COMMITTEE CHAIRMAN: Say,
I guess we’ll have to take a rain-check on it; here comes your brother-in-law.
TALIPED: That clown!
Doggone it,
he’s got no right to steal my biggest scene!
COMMITTEE CHAIRMAN: Be careful what you say; he’s Acting Dean these days, you know.
TALIPED: Oh boy.
[Enter BROTHER-IN-LAW
COMMITTEE CHAIRMAN: [TO BROTHER-IN-LAW]
Good evening, sir!
Nice to see you!
BROTHER-IN-LAW: Sure it is. You were always glad to see me, I recall. But never mind. Come on and help me haul this eyeless bastard out of here before he tells some news-reporter the whole story. He never can leave well enough alone; he’s always showing off.
TALIPED: Gee whiz!
BROTHER-IN-LAW: [TO TALIPED]
Don’t groan for pity now, you sonofabitch. You had it coming.
TALIPED: Lay off
, Uncle; I’m in sad enough condition. Look, why not expel me from the place?

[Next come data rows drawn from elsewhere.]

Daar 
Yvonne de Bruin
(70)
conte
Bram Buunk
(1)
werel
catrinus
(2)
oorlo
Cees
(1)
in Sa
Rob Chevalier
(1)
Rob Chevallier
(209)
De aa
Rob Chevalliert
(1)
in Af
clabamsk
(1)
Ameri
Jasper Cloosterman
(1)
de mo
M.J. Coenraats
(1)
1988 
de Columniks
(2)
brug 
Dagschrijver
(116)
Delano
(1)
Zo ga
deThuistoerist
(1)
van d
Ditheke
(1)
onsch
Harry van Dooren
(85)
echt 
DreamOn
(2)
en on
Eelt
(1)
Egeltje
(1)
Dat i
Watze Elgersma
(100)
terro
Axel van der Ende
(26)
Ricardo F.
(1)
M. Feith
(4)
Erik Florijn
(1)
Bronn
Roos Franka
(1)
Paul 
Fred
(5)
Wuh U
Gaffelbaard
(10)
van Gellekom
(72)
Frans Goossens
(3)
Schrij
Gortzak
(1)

BROTHER-IN-LAW: I’ll let the Proph-prof tell me what to do, not you. I wish I’d thrown you out nine years ago.
TALIPED: Me too. Alone, I’ll wander up to Dean’s Ravine and die where Mom and Dad first ditched me. Or I’ll try, at least …

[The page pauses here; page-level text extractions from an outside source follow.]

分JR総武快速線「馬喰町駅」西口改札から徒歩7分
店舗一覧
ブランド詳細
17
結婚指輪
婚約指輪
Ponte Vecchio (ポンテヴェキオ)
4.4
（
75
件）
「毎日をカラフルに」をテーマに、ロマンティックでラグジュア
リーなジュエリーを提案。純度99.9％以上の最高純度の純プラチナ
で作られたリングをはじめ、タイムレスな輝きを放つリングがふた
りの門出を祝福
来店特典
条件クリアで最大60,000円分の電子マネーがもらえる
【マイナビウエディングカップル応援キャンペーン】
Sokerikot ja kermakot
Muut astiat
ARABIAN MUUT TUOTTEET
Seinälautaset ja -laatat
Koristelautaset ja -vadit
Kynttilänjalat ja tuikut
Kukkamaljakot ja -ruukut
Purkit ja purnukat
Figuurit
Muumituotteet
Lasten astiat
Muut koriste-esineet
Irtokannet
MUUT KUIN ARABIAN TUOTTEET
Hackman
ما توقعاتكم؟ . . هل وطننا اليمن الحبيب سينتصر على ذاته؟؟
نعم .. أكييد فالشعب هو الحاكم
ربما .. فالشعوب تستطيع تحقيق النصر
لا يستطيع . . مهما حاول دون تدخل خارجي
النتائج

COMMITTEE CHAIRMAN: Do try.
BROTHER-IN-LAW: Try hard.
TALIPED: I will; and yet I know somehow that my end won’t be met in any ordinary way. Some queer fate lies ahead for me; if not this year, then next—some strange, spectacular surprise.

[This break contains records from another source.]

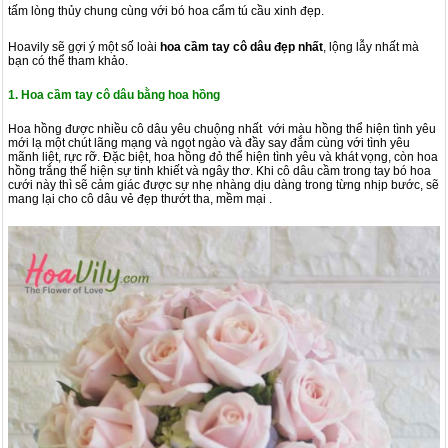
tấm lòng thủy chung cùng với bó hoa cẩm tú cầu xinh đẹp.
Hoavily sẽ gợi ý một số loài
hoa cầm tay cô dâu đẹp nhất
, lộng lẫy nhất mà
bạn có thể tham khảo.
1. Hoa cầm tay cô dâu bằng hoa hồng
Hoa hồng được nhiều cô dâu yêu chuộng nhất với màu hồng thể hiện tình yêu
mới lạ một chút lãng mạng và ngọt ngào và đầy say đắm cùng với tình yêu
mãnh liệt, rực rỡ. Đặc biệt, hoa hồng đỏ thể hiện tình yêu và khát vọng, còn hoa
hồng trắng thể hiện sự tinh khiết và ngây thơ. Khi cô dâu cầm trong tay bó hoa
cưới này thì sẽ cảm giác được sự nhẹ nhàng dịu dàng trong từng nhịp bước, sẽ
mang lại cho cô dâu vẻ đẹp thướt tha, mềm mại .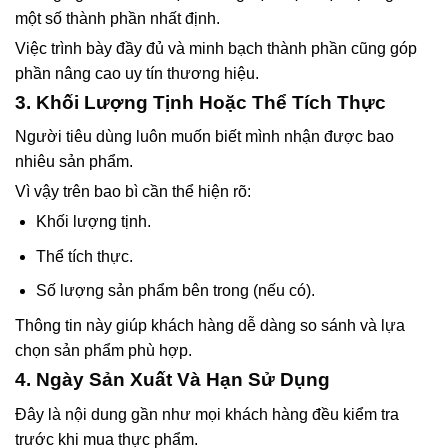
một số thành phần nhất định.
Việc trình bày đầy đủ và minh bạch thành phần cũng góp
phần nâng cao uy tín thương hiệu.
3. Khối Lượng Tịnh Hoặc Thể Tích Thực
Người tiêu dùng luôn muốn biết mình nhận được bao
nhiêu sản phẩm.
Vì vậy trên bao bì cần thể hiện rõ:
Khối lượng tịnh.
Thể tích thực.
Số lượng sản phẩm bên trong (nếu có).
Thông tin này giúp khách hàng dễ dàng so sánh và lựa
chọn sản phẩm phù hợp.
4. Ngày Sản Xuất Và Hạn Sử Dụng
Đây là nội dung gần như mọi khách hàng đều kiểm tra
trước khi mua thực phẩm.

BROTHER-IN-LAW: Nonsense. Must you always dramatize everything you do?
TALIPED: Grant one request,
Uncle dear …
BROTHER-IN-LAW: What now?
TALIPED: I have the best-looking daughters and the brightest sons on campus, right?
COMMITTEE CHAIRMAN: You have the corniest puns; I’ll vouch for that.
TALIPED: The boys can get along without me, but I think it would be wrong to leave the girls behind.
COMMITTEE CHAIRMAN: Another play on words, and naughty, too.
BROTHER-IN-LAW: The girls will stay with me. No use to complicate things further. You are their dad and brother; if you were their lover too, we’d never get things straight.
[Enter KIDS
Make your goodbyes short; it’s getting late.
TALIPED: [TO KIDS]
Poor kids! You’ve got a rugged row to hoe. You won’t have any boyfriends, ’cause they’ll know your daddy was your brother. Boyfriends hate to hear such things as that about a date.
KIDS: Some big brother you turned out to be. You’re pretty sexy, though.
BROTHER-IN-LAW: I think that we should stop right where we are.
COMMITTEE CHAIRMAN: Me too.
TALIPED: [TO COMMITTEE CHAIRMAN]
Are you
still here?
COMMITTEE CHAIRMAN: Where else?
BROTHER-IN-LAW: Well, girls, say toodle-oo to Taliped. It’s time for him to go.
KIDS: Toodle-oo, Pops.
TALIPED: No!
BROTHER-IN-LAW: Yes.
TALIPED: No!
COMMITTEE CHAIRMAN: Yes.
TALIPED: No!
Leaving my pretty girls behind is quite the hardest thing on campus!
COMMITTEE CHAIRMAN: I was right: He can’t resist a dirty joke.